Task goal:
Calculate how many lines of the data hold "MLOps". The answer consists of that number only.

Input for this task:
+++++

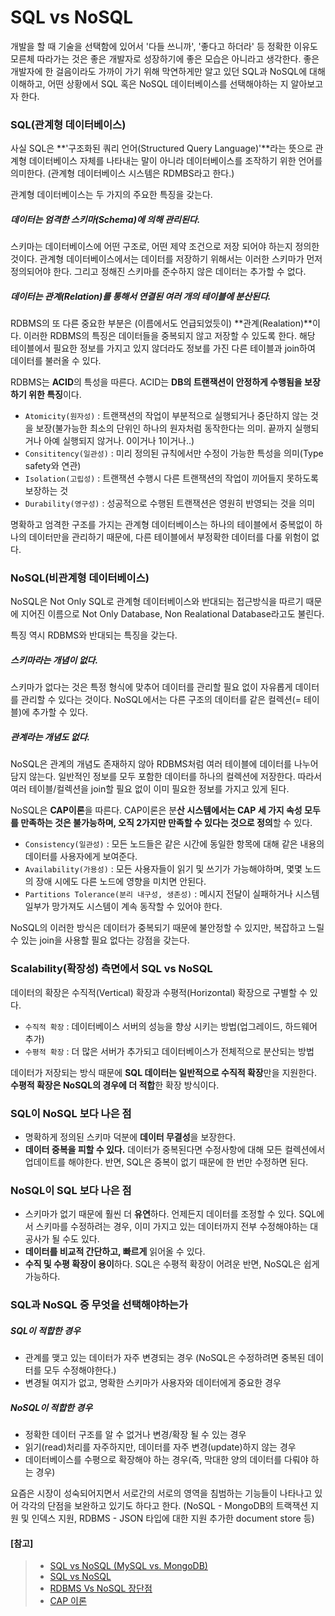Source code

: # SQL vs NoSQL

개발을 할 때 기술을 선택함에 있어서 '다들 쓰니까', '좋다고 하더라' 등 정확한 이유도 모른체 따라가는 것은 좋은 개발자로 성장하기에 좋은 모습은 아니라고 생각한다. 좋은 개발자에 한 걸음이라도 가까이 가기 위해 막연하게만 알고 있던 SQL과 NoSQL에 대해 이해하고, 어떤 상황에서 SQL 혹은 NoSQL 데이터베이스를 선택해야하는 지 알아보고자 한다.



### SQL(관계형 데이터베이스)

사실 SQL은 **'구조화된 쿼리 언어(Structured Query Language)'**라는 뜻으로 관계형 데이터베이스 자체를 나타내는 말이 아니라 데이터베이스를 조작하기 위한 언어를 의미한다. (관계형 데이터베이스 시스템은 RDMBS라고 한다.)

관계형 데이터베이스는 두 가지의 주요한 특징을 갖는다.



##### 데이터는 엄격한 스키마(Schema)에 의해 관리된다.

스키마는 데이터베이스에 어떤 구조로, 어떤 제약 조건으로 저장 되어야 하는지 정의한 것이다. 관계형 데이터베이스에서는 데이터를 저장하기 위해서는 이러한 스키마가 먼저 정의되어야 한다. 그리고 정해진 스키마를 준수하지 않은 데이터는 추가할 수 없다. 



##### 데이터는 관계(Relation)를 통해서 연결된 여러 개의 테이블에 분산된다.

RDBMS의 또 다른 중요한 부분은 (이름에서도 언급되었듯이) **관계(Realation)**이다. 이러한 RDBMS의 특징은 데이터들을 중복되지 않고 저장할 수 있도록 한다. 해당 테이블에서 필요한 정보를 가지고 있지 않더라도 정보를 가진 다른 테이블과 join하여 데이터를 불러올 수 있다.



RDBMS는 **ACID**의 특성을 따른다. ACID는 **DB의 트랜잭션이 안정하게 수행됨을 보장하기 위한 특징**이다.

- `Atomicity(원자성)` : 트랜잭션의 작업이 부분적으로 실행되거나 중단하지 않는 것을 보장(불가능한 최소의 단위인 하나의 원자처럼 동작한다는 의미. 끝까지 실행되거나 아예 실행되지 않거나. 0이거나 1이거나..)
- `Consititency(일관성)` : 미리 정의된 규칙에서만 수정이 가능한 특성을 의미(Type safety와 연관)
- `Isolation(고립성)` : 트랜잭션 수행시 다른 트랜잭션의 작업이 끼어들지 못하도록 보장하는 것
- `Durability(영구성)` : 성공적으로 수행된 트랜잭션은 영원히 반영되는 것을 의미



명확하고 엄격한 구조를 가지는 관계형 데이터베이스는 하나의 테이블에서 중복없이 하나의 데이터만을 관리하기 때문에, 다른 테이블에서 부정확한 데이터를 다룰 위험이 없다.





### NoSQL(비관계형 데이터베이스)

NoSQL은 Not Only SQL로 관계형 데이터베이스와 반대되는 접근방식을 따르기 때문에 지어진 이름으로 Not Only Database, Non Realational Database라고도 불린다.

특징 역시 RDBMS와 반대되는 특징을 갖는다.



##### 스키마라는 개념이 없다.

스키마가 없다는 것은 특정 형식에 맞추어 데이터를 관리할 필요 없이 자유롭게 데이터를 관리할 수 있다는 것이다. NoSQL에서는 다른 구조의 데이터를 같은 컬렉션(= 테이블)에 추가할 수 있다.



##### 관계라는 개념도 없다.

NoSQL은 관계의 개념도 존재하지 않아 RDBMS처럼 여러 테이블에 데이터를 나누어 담지 않는다. 일반적인 정보를 모두 포함한 데이터를 하나의 컬렉션에 저장한다. 따라서 여러 테이블/컬렉션을 join할 필요 없이 이미 필요한 정보를 가지고 있게 된다.



NoSQL은 **CAP이론**을 따른다. CAP이론은 분**산 시스템에서는 CAP 세 가지 속성 모두를 만족하는 것은 불가능하며, 오직 2가지만 만족할 수 있다는 것으로 정의**할 수 있다.

- `Consistency(일관성)` : 모든 노드들은 같은 시간에 동일한 항목에 대해 같은 내용의 데이터를 사용자에게 보여준다.
- `Availability(가용성)` : 모든 사용자들이 읽기 및 쓰기가 가능해야하며, 몇몇 노드의 장애 시에도 다른 노드에 영향을 미치면 안된다.
- `Partitions Tolerance(분리 내구성, 생존성)` : 메시지 전달이 실패하거나 시스템 일부가 망가져도 시스템이 계속 동작할 수 있어야 한다.



NoSQL의 이러한 방식은 데이터가 중복되기 때문에 불안정할 수 있지만, 복잡하고 느릴 수 있는 join을 사용할 필요 없다는 강점을 갖는다.





### Scalability(확장성) 측면에서 SQL vs NoSQL

데이터의 확장은 수직적(Vertical) 확장과 수평적(Horizontal) 확장으로 구별할 수 있다.

- `수직적 확장` : 데이터베이스 서버의 성능을 향상 시키는 방법(업그레이드, 하드웨어 추가)
- `수평적 확장` : 더 많은 서버가 추가되고 데이터베이스가 전체적으로 분산되는 방법

데이터가 저장되는 방식 때문에 **SQL 데이터는 일반적으로 수직적 확장**만을 지원한다. **수평적 확장은 NoSQL의 경우에 더 적합**한 확장 방식이다.





### SQL이 NoSQL 보다 나은 점

- 명확하게 정의된 스키마 덕분에 **데이터 무결성**을 보장한다. 
- **데이터 중복을 피할 수 있다.** 데이터가 중복된다면 수정사항에 대해 모든 컬렉션에서 업데이트를 해야한다. 반면, SQL은 중복이 없기 때문에 한 번만 수정하면 된다.



### NoSQL이 SQL 보다 나은 점

- 스키마가 없기 때문에 훨씬 더 **유연**하다. 언제든지 데이터를 조정할 수 있다. SQL에서 스키마를 수정하려는 경우, 이미 가지고 있는 데이터까지 전부 수정해야하는 대공사가 될 수도 있다.
- **데이터를 비교적 간단하고, 빠르게** 읽어올 수 있다.
- **수직 및 수평 확장이 용이**하다. SQL은 수평적 확장이 어려운 반면, NoSQL은 쉽게 가능하다.



### SQL과 NoSQL 중 무엇을 선택해야하는가

##### SQL이 적합한 경우

- 관계를 맺고 있는 데이터가 자주 변경되는 경우 (NoSQL은 수정하려면 중복된 데이터를 모두 수정해야한다.)
- 변경될 여지가 없고, 명확한 스키마가 사용자와 데이터에게 중요한 경우

##### NoSQL이 적합한 경우

- 정확한 데이터 구조를 알 수 없거나 변경/확장 될 수 있는 경우
- 읽기(read)처리를 자주하지만, 데이터를 자주 변경(update)하지 않는 경우
- 데이터베이스를 수평으로 확장해야 하는 경우(즉, 막대한 양의 데이터를 다뤄야 하는 경우)



요즘은 시장이 성숙되어지면서 서로간의 서로의 영역을 침범하는 기능들이 나타나고 있어 각각의 단점을 보완하고 있기도 하다고 한다. (NoSQL - MongoDB의 트랙잭션 지원 및 인덱스 지원, RDBMS - JSON 타입에 대한 지원 추가한 document store 등)





#### [참고]

> - [SQL vs NoSQL (MySQL vs. MongoDB)](https://siyoon210.tistory.com/130)
> - [SQL vs NoSQL](https://velog.io/@thms200/SQL-vs-NoSQL)
> - [RDBMS Vs NoSQL 장단점](https://blog.naver.com/kjun612/221922985512)
> - [CAP 이론](https://m.blog.naver.com/PostView.nhn?blogId=windfalcon1&logNo=220402574806&proxyReferer=https:%2F%2Fwww.google.com%2F)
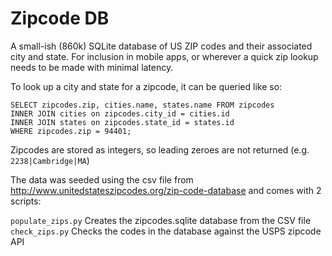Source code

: Zipcode DB
=========

A small-ish (860k) SQLite database of US ZIP codes and their associated city and state. For inclusion in mobile apps, or wherever a quick zip lookup needs to be made with minimal latency.

To look up a city and state for a zipcode, it can be queried like so:

    SELECT zipcodes.zip, cities.name, states.name FROM zipcodes 
    INNER JOIN cities on zipcodes.city_id = cities.id
    INNER JOIN states on zipcodes.state_id = states.id
    WHERE zipcodes.zip = 94401;

Zipcodes are stored as integers, so leading zeroes are not returned (e.g. `2238|Cambridge|MA`)

The data was seeded using the csv file from http://www.unitedstateszipcodes.org/zip-code-database and comes with 2 scripts:

`populate_zips.py` Creates the zipcodes.sqlite database from the CSV file
`check_zips.py` Checks the codes in the database against the USPS zipcode API
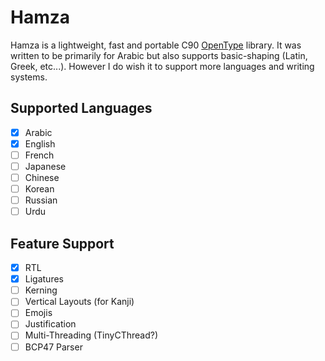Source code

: # Hamza
Hamza is a lightweight, fast and portable C90 [OpenType](https://docs.microsoft.com/en-us/typography/opentype/spec) library.
It was written to be primarily for Arabic but also supports basic-shaping (Latin, Greek, etc...).
However I do wish it to support more languages and writing systems.

## Supported Languages
- [x] Arabic
- [x] English
- [ ] French
- [ ] Japanese
- [ ] Chinese
- [ ] Korean
- [ ] Russian
- [ ] Urdu

## Feature Support
- [x] RTL
- [x] Ligatures
- [ ] Kerning
- [ ] Vertical Layouts (for Kanji)
- [ ] Emojis
- [ ] Justification
- [ ] Multi-Threading (TinyCThread?)
- [ ] BCP47 Parser
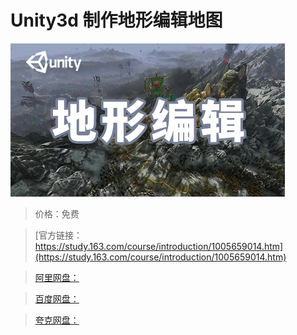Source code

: # Unity3d 制作地形编辑地图

![img](../../../assets/study163/free/2c660936-223b-4c37-8d74-2df4d03afdc9.jpg)

> 价格：免费

> [官方链接：https://study.163.com/course/introduction/1005659014.htm](https://study.163.com/course/introduction/1005659014.htm)

> [阿里网盘：]()

> [百度网盘：]()

> [夸克网盘：]()
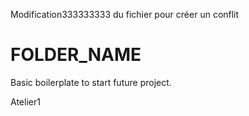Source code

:   Modification333333333 du fichier pour créer un conflit



# FOLDER_NAME
Basic boilerplate to start future project.

Atelier1


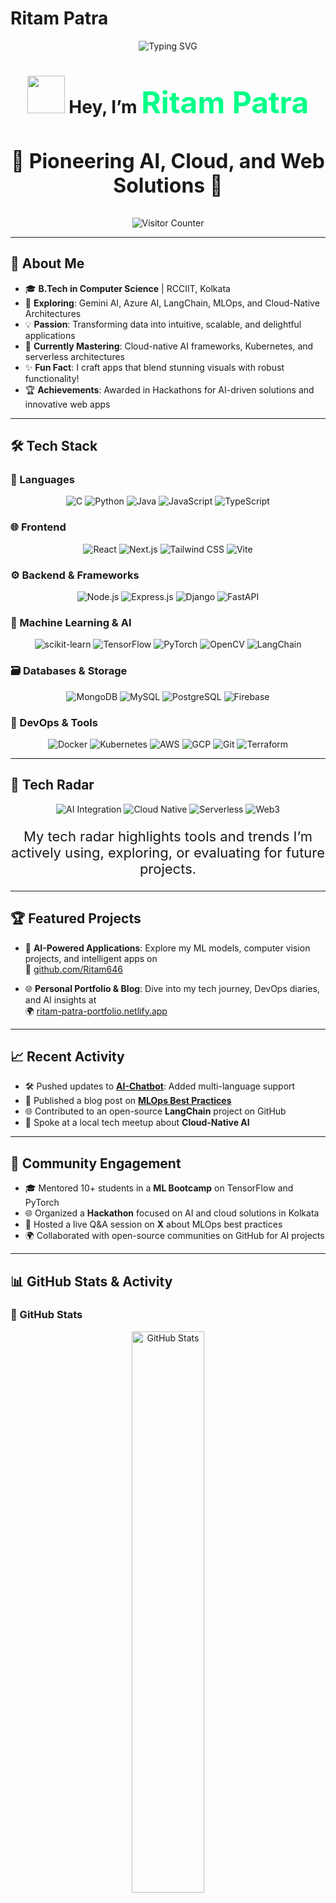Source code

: # Ritam Patra  
<p align="center">
  <img src="https://readme-typing-svg.demolab.com?font=JetBrains+Mono&weight=700&size=42&pause=800&color=00F5FF&center=true&vCenter=true&width=1000&lines=Welcome+to+my+Tech+Universe!+%F0%9F%9A%80;ML+Engineer+%7C+Full+Stack+Innovator+%7C+Cloud+Architect;Building+Smart+Apps+with+Code+%26+Creativity" alt="Typing SVG" />
</p>

<h1 align="center">
  <img src="https://media.giphy.com/media/26xBwdIuR0qIu6Zkk/giphy.gif" width="60"/> Hey, I’m <span style="color:#00FF88; font-size: 48px;">Ritam Patra</span>
</h1>
<h3 align="center" style="font-size: 32px;">🌌 Pioneering AI, Cloud, and Web Solutions 🌌</h3>

<p align="center">
  <img src="https://visitor-badge.laobi.icu/badge?page_id=Ritam646.Ritam646&color=00F5FF&style=flat-square" alt="Visitor Counter" />
</p>

---

## 🌟 About Me

- 🎓 **B.Tech in Computer Science** | RCCIIT, Kolkata
- 🚀 **Exploring**: Gemini AI, Azure AI, LangChain, MLOps, and Cloud-Native Architectures
- 💡 **Passion**: Transforming data into intuitive, scalable, and delightful applications
- 🌱 **Currently Mastering**: Cloud-native AI frameworks, Kubernetes, and serverless architectures
- ✨ **Fun Fact**: I craft apps that blend stunning visuals with robust functionality!
- 🏆 **Achievements**: Awarded in Hackathons for AI-driven solutions and innovative web apps

---

## 🛠️ Tech Stack

### 🧠 Languages
<p align="center">
  <img src="https://img.shields.io/badge/C-00599C?style=flat-square&logo=c&logoColor=white" alt="C" />
  <img src="https://img.shields.io/badge/Python-3776AB?style=flat-square&logo=python&logoColor=yellow" alt="Python" />
  <img src="https://img.shields.io/badge/Java-ED8B00?style=flat-square&logo=java&logoColor=white" alt="Java" />
  <img src="https://img.shields.io/badge/JavaScript-F7DF1E?style=flat-square&logo=javascript&logoColor=black" alt="JavaScript" />
  <img src="https://img.shields.io/badge/TypeScript-3178C6?style=flat-square&logo=typescript&logoColor=white" alt="TypeScript" />
</p>

### 🌐 Frontend
<p align="center">
  <img src="https://img.shields.io/badge/React-61DAFB?style=flat-square&logo=react&logoColor=black" alt="React" />
  <img src="https://img.shields.io/badge/Next.js-000000?style=flat-square&logo=nextdotjs&logoColor=white" alt="Next.js" />
  <img src="https://img.shields.io/badge/Tailwind_CSS-38B2AC?style=flat-square&logo=tailwindcss&logoColor=white" alt="Tailwind CSS" />
  <img src="https://img.shields.io/badge/Vite-646CFF?style=flat-square&logo=vite&logoColor=white" alt="Vite" />
</p>

### ⚙️ Backend & Frameworks
<p align="center">
  <img src="https://img.shields.io/badge/Node.js-339933?style=flat-square&logo=nodedotjs&logoColor=white" alt="Node.js" />
  <img src="https://img.shields.io/badge/Express.js-000000?style=flat-square&logo=express&logoColor=white" alt="Express.js" />
  <img src="https://img.shields.io/badge/Django-092E20?style=flat-square&logo=django&logoColor=white" alt="Django" />
  <img src="https://img.shields.io/badge/FastAPI-009688?style=flat-square&logo=fastapi&logoColor=white" alt="FastAPI" />
</p>

### 🤖 Machine Learning & AI
<p align="center">
  <img src="https://img.shields.io/badge/scikit-learn-F7931E?style=flat-square&logo=scikitlearn&logoColor=white" alt="scikit-learn" />
  <img src="https://img.shields.io/badge/TensorFlow-FF6F00?style=flat-square&logo=tensorflow&logoColor=white" alt="TensorFlow" />
  <img src="https://img.shields.io/badge/PyTorch-EE4C2C?style=flat-square&logo=pytorch&logoColor=white" alt="PyTorch" />
  <img src="https://img.shields.io/badge/OpenCV-5C3EE8?style=flat-square&logo=opencv&logoColor=white" alt="OpenCV" />
  <img src="https://img.shields.io/badge/LangChain-FF4500?style=flat-square&logo=langchain&logoColor=white" alt="LangChain" />
</p>

### 🗃️ Databases & Storage
<p align="center">
  <img src="https://img.shields.io/badge/MongoDB-47A248?style=flat-square&logo=mongodb&logoColor=white" alt="MongoDB" />
  <img src="https://img.shields.io/badge/MySQL-00758F?style=flat-square&logo=mysql&logoColor=white" alt="MySQL" />
  <img src="https://img.shields.io/badge/PostgreSQL-336791?style=flat-square&logo=postgresql&logoColor=white" alt="PostgreSQL" />
  <img src="https://img.shields.io/badge/Firebase-FFCA28?style=flat-square&logo=firebase&logoColor=black" alt="Firebase" />
</p>

### 🚀 DevOps & Tools
<p align="center">
  <img src="https://img.shields.io/badge/Docker-2496ED?style=flat-square&logo=docker&logoColor=white" alt="Docker" />
  <img src="https://img.shields.io/badge/Kubernetes-326CE5?style=flat-square&logo=kubernetes&logoColor=white" alt="Kubernetes" />
  <img src="https://img.shields.io/badge/AWS-232F3E?style=flat-square&logo=amazonaws&logoColor=white" alt="AWS" />
  <img src="https://img.shields.io/badge/GCP-4285F4?style=flat-square&logo=googlecloud&logoColor=white" alt="GCP" />
  <img src="https://img.shields.io/badge/Git-F05032?style=flat-square&logo=git&logoColor=white" alt="Git" />
  <img src="https://img.shields.io/badge/Terraform-623CE4?style=flat-square&logo=terraform&logoColor=white" alt="Terraform" />
</p>

---

## 📡 Tech Radar
<p align="center">
  <img src="https://img.shields.io/badge/AI_Integration-Adopt-00FF88?style=flat-square" alt="AI Integration" />
  <img src="https://img.shields.io/badge/Cloud_Native-Trial-FFD700?style=flat-square" alt="Cloud Native" />
  <img src="https://img.shields.io/badge/Serverless-Assess-FF4500?style=flat-square" alt="Serverless" />
  <img src="https://img.shields.io/badge/Web3-Hold-1E90FF?style=flat-square" alt="Web3" />
</p>
<p align="center" style="font-size: 22px;">
  My tech radar highlights tools and trends I’m actively using, exploring, or evaluating for future projects.
</p>

---

## 🏆 Featured Projects

- 🧠 **AI-Powered Applications**: Explore my ML models, computer vision projects, and intelligent apps on  
  🔗 [github.com/Ritam646](https://github.com/Ritam646)

- 🌐 **Personal Portfolio & Blog**: Dive into my tech journey, DevOps diaries, and AI insights at  
  🌍 [ritam-patra-portfolio.netlify.app](https://grand-cascaron-e2da2c.netlify.app/)

---

## 📈 Recent Activity

- 🛠️ Pushed updates to **[AI-Chatbot](https://github.com/Ritam646/ai-chatbot)**: Added multi-language support
- 📝 Published a blog post on **[MLOps Best Practices](https://grand-cascaron-e2da2c.netlify.app/blog/mlops)** 
- 🌐 Contributed to an open-source **LangChain** project on GitHub
- 🎤 Spoke at a local tech meetup about **Cloud-Native AI**

---

## 🤝 Community Engagement

- 🎓 Mentored 10+ students in a **ML Bootcamp** on TensorFlow and PyTorch
- 🌐 Organized a **Hackathon** focused on AI and cloud solutions in Kolkata
- 💬 Hosted a live Q&A session on **X** about MLOps best practices
- 🌍 Collaborated with open-source communities on GitHub for AI projects

---

## 📊 GitHub Stats & Activity

### 🌟 GitHub Stats
<p align="center">
  <img src="https://github-readme-stats.vercel.app/api?username=Ritam646&show_icons=true&theme=dracula&hide_border=true&include_all_commits=true" width="48%" alt="GitHub Stats" />
</p>

### 🔥 Contribution Streak
<p align="center">
  <!-- Fallback if streak fails: Using a static badge as a temporary measure -->
  <img src="https://img.shields.io/badge/Contribution-Streak-FF4500?style=flat-square" alt="Contribution Streak" />
  <!-- Original streak (uncomment if it works): -->
  <!-- <img src="https://github-readme-streak-stats.herokuapp.com/?user=Ritam646&theme=dracula&hide_border=true" width="48%" alt="GitHub Streak" /> -->
</p>

### 📈 Most Used Languages
<p align="center">
  <img src="https://github-readme-stats.vercel.app/api/top-langs/?username=Ritam646&layout=compact&theme=dracula&hide_border=true" width="48%" alt="Top Languages" />
</p>

### 🏆 GitHub Trophies
<p align="center">
  <img src="https://github-profile-trophy.vercel.app/?username=Ritam646&theme=onedark&no-frame=true&margin-w=15&margin-h=15" alt="GitHub Trophies" />
</p>

### 📅 Contribution Graph
<p align="center">
  <img src="https://github-readme-activity-graph.vercel.app/graph?username=Ritam646&theme=dracula&hide_border=true&area=true&custom_title=Contribution+Graph" width="80%" alt="Contribution Graph" />
</p>

---

## 🌍 Connect With Me

<p align="center">
  <a href="https://www.linkedin.com/in/ritam-patra-657049284" target="_blank">
    <img src="https://img.shields.io/badge/LinkedIn-0077B5?style=flat-square&logo=linkedin&logoColor=white" alt="LinkedIn" />
  </a>
  <a href="https://x.com/RitamPa04585016" target="_blank">
    <img src="https://img.shields.io/badge/X-000000?style=flat-square&logo=x&logoColor=white" alt="X" />
  </a>
  <a href="mailto:ritampatra@example.com" target="_blank">
    <img src="https://img.shields.io/badge/Email-D14836?style=flat-square&logo=gmail&logoColor=white" alt="Email" />
  </a>
  <a href="https://ritam-patra-portfolio.netlify.app" target="_blank">
    <img src="https://img.shields.io/badge/Portfolio-FF5733?style=flat-square&logo=web&logoColor=white" alt="Portfolio" />
  </a>
</p>

---

## 🔥 Why I Code

> "Code is my canvas, data is my paint, and innovation is my masterpiece!"  
> — *Ritam Patra*

---

## 🎯 What's Next?

- 🛠️ Developing a **real-time AI recommendation engine** with Next.js and TensorFlow
- 🌍 Leading contributions to **open-source AI and cloud projects**
- 📚 Sharing weekly tech insights on my blog and X

<p align="center" style="font-size: 22px;">
  <img src="https://img.shields.io/badge/Let’s_Build_the_Future-FF2D55?style=flat-square&logo=rocket&logoColor=white" alt="Build the Future" />
</p>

+++++

Task output:
3